____ MATERIAL FOR THIS EXERCISE

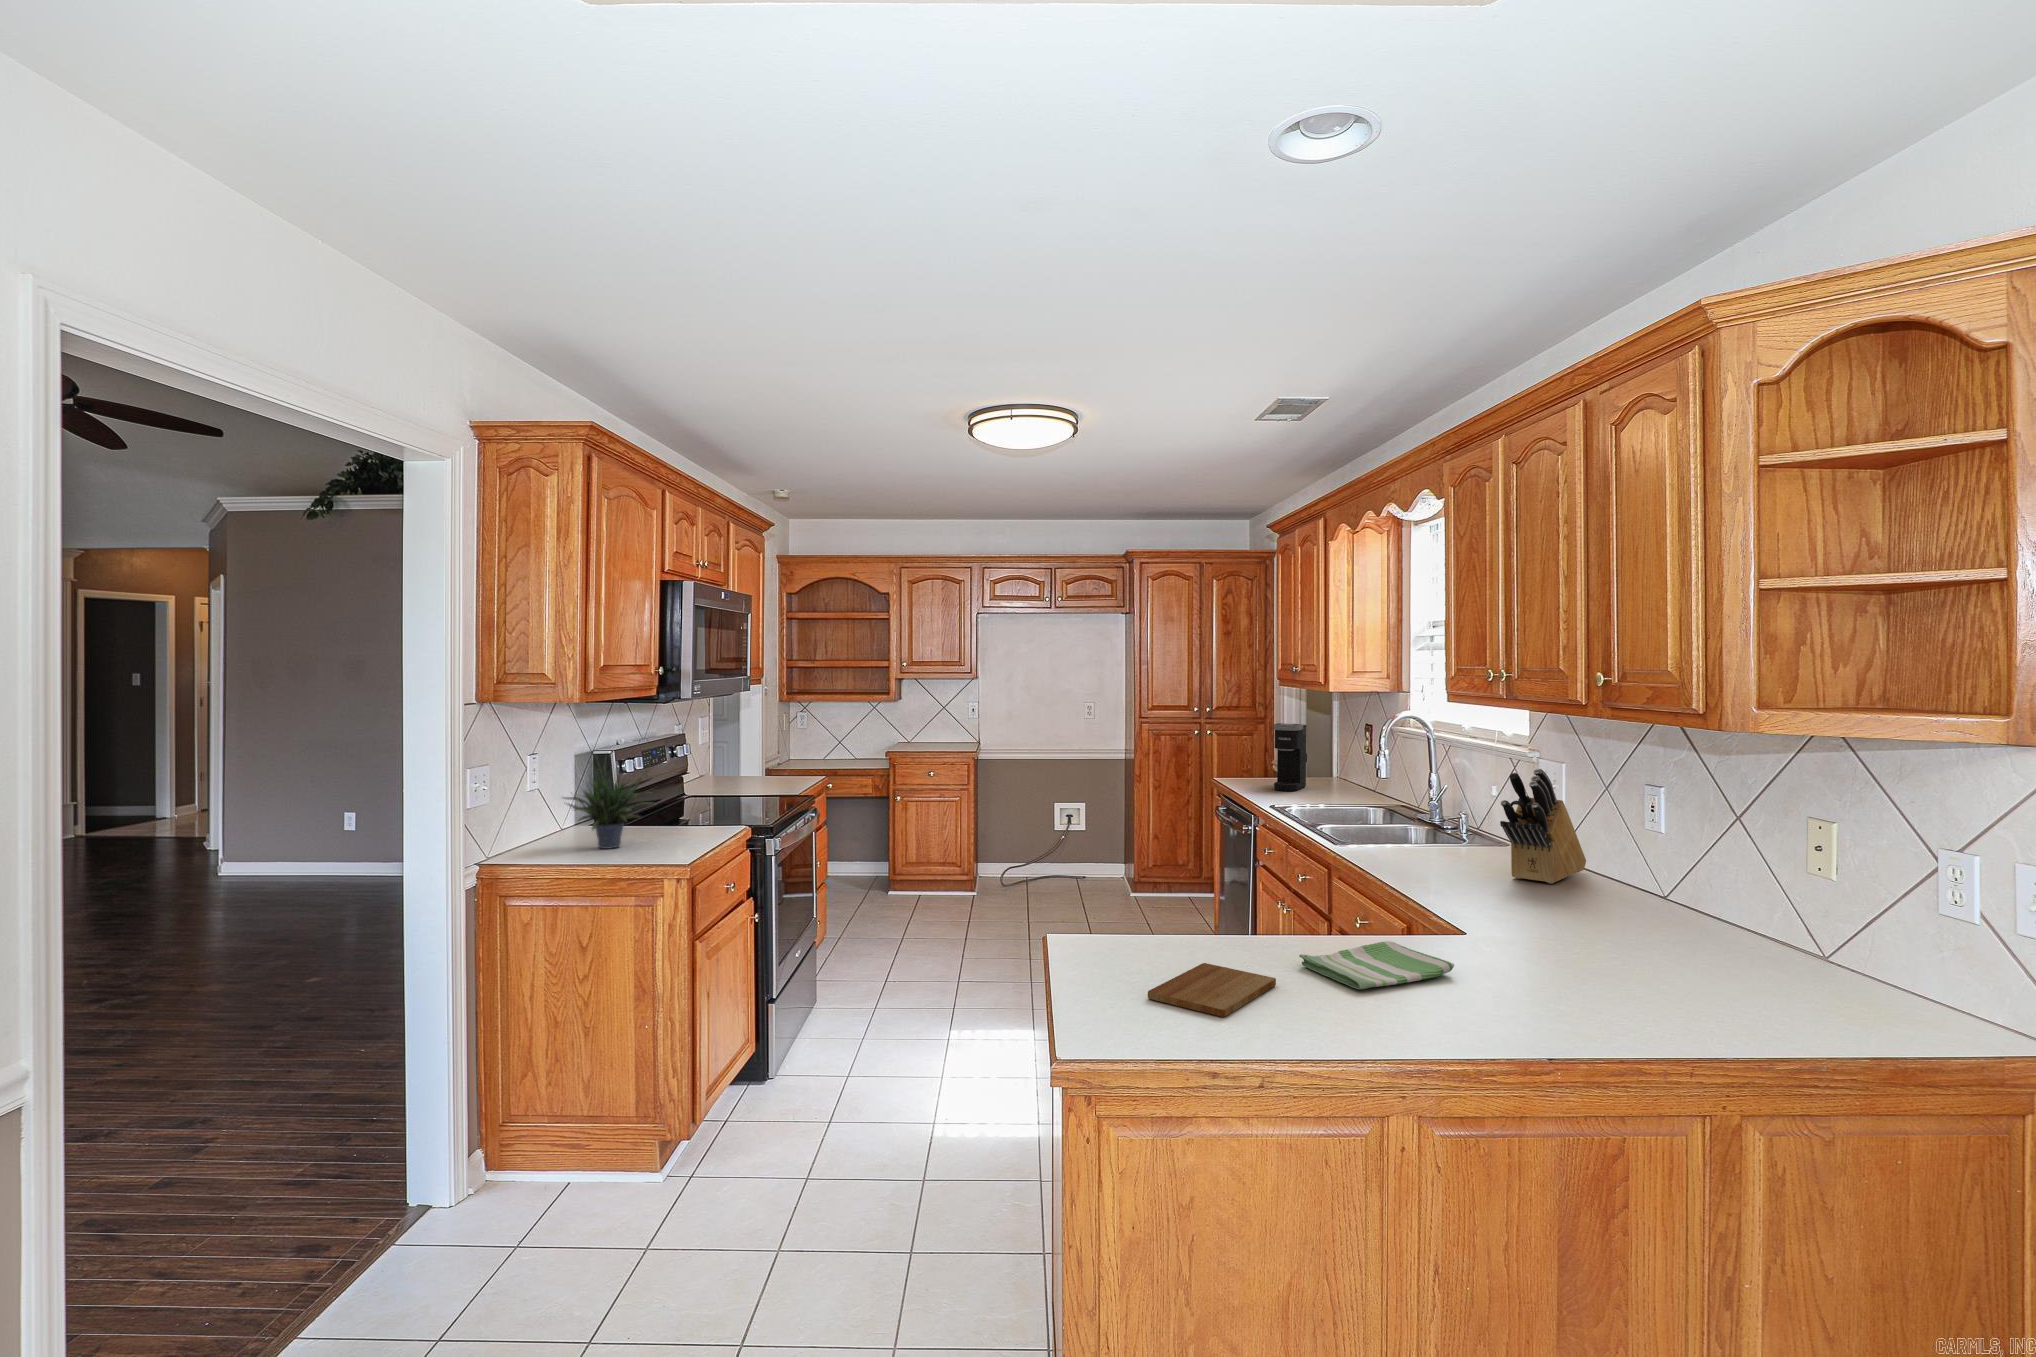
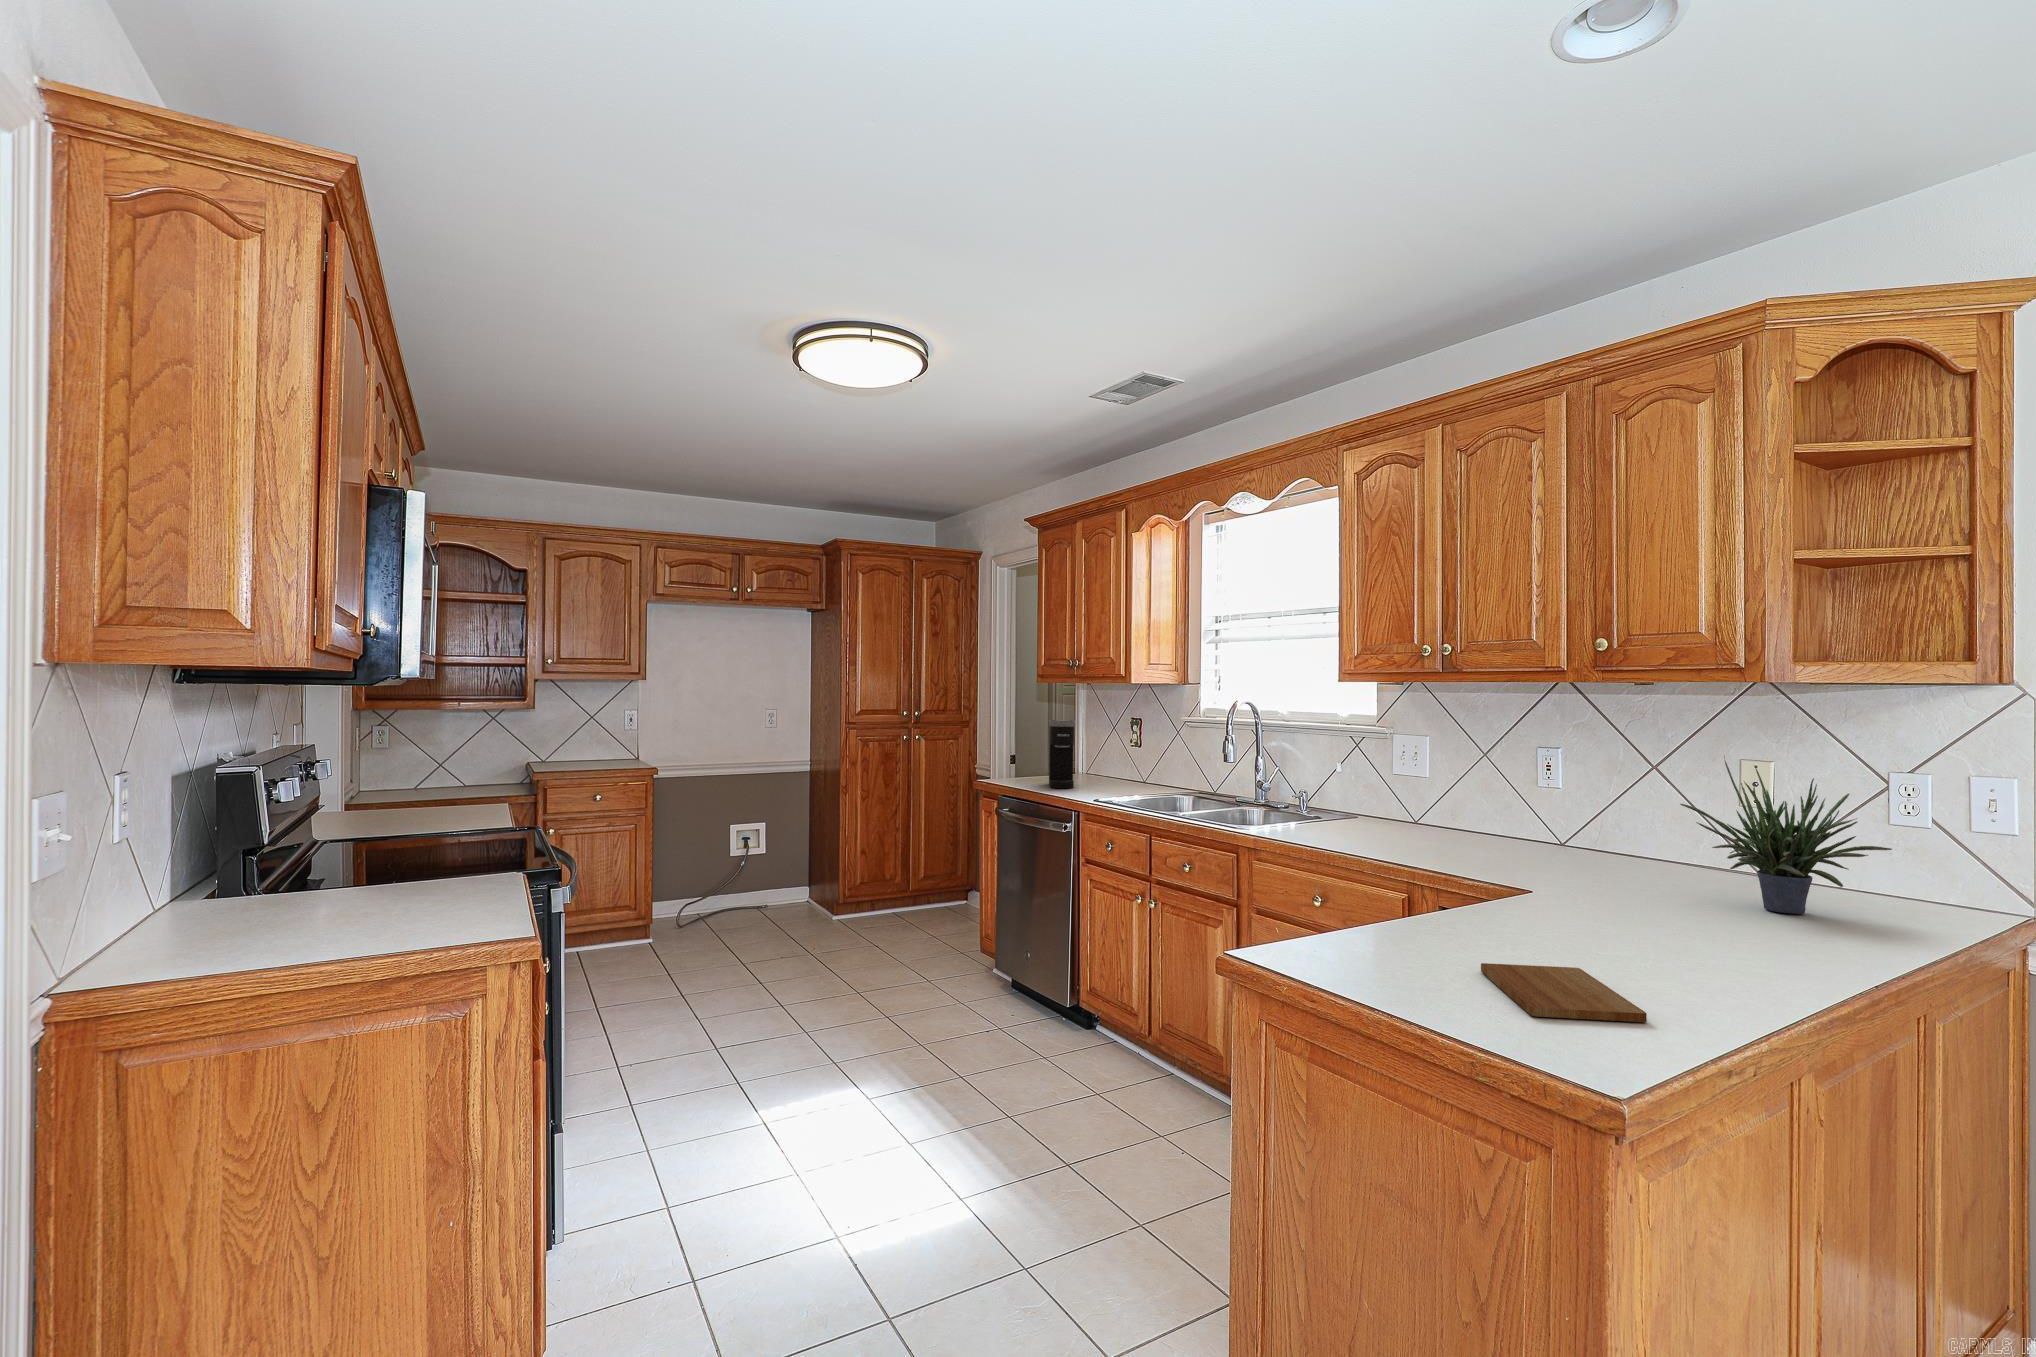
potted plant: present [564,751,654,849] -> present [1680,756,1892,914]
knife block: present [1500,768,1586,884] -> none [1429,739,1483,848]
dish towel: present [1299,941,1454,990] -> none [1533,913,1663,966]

________
____ MATERIAL FOR THIS EXERCISE

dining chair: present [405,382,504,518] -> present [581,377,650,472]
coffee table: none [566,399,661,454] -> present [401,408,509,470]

________

Would you copy each line of the records that contains "none"?

- ANSWER SECTION -
knife block: present [1500,768,1586,884] -> none [1429,739,1483,848]
dish towel: present [1299,941,1454,990] -> none [1533,913,1663,966]
coffee table: none [566,399,661,454] -> present [401,408,509,470]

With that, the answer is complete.